■ LISTED ENTRIES:
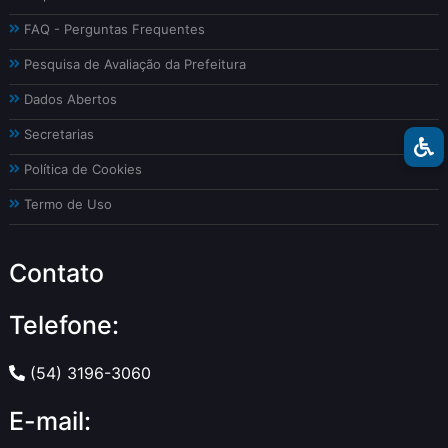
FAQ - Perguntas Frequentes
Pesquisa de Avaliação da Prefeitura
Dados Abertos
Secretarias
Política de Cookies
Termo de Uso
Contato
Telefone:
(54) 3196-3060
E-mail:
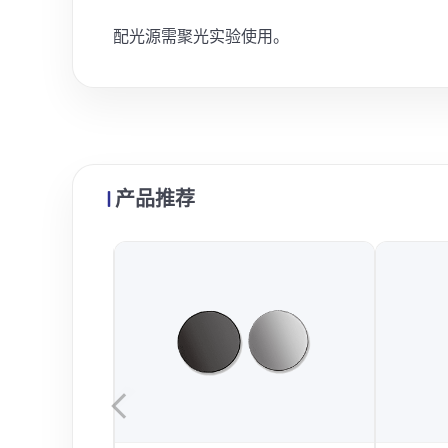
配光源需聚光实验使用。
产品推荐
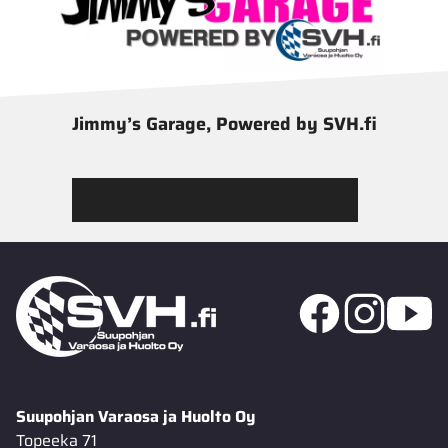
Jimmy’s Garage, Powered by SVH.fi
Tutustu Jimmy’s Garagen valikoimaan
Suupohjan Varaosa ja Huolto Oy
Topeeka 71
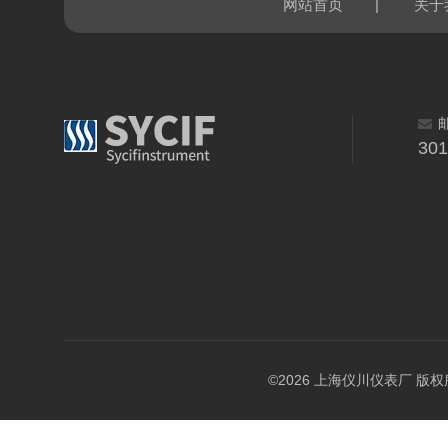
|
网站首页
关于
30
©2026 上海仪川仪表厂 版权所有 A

...

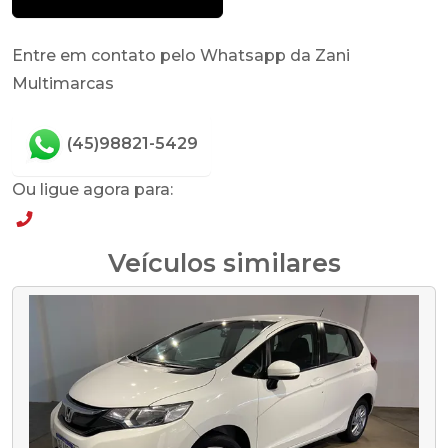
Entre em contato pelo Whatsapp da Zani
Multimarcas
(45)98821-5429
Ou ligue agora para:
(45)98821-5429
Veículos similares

* * *

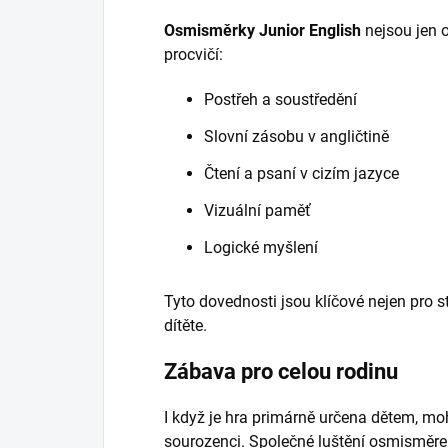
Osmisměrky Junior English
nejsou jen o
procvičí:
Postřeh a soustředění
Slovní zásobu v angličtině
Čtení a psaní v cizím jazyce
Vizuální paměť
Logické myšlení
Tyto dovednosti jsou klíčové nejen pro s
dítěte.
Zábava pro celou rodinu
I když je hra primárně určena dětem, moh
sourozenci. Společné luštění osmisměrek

■ PROBLEM DETAILS:
Reproduce the listing lines starting with the line that contains "Entre em contato pelo Whatsapp da Zani" and going on through the line that contains "Veículos similares", swapping "ligue agora" for "telefone agora" and leaving everything else as it is.

■ RESULT:
Entre em contato pelo Whatsapp da Zani
Multimarcas
(45)98821-5429
Ou telefone agora para:
(45)98821-5429
Veículos similares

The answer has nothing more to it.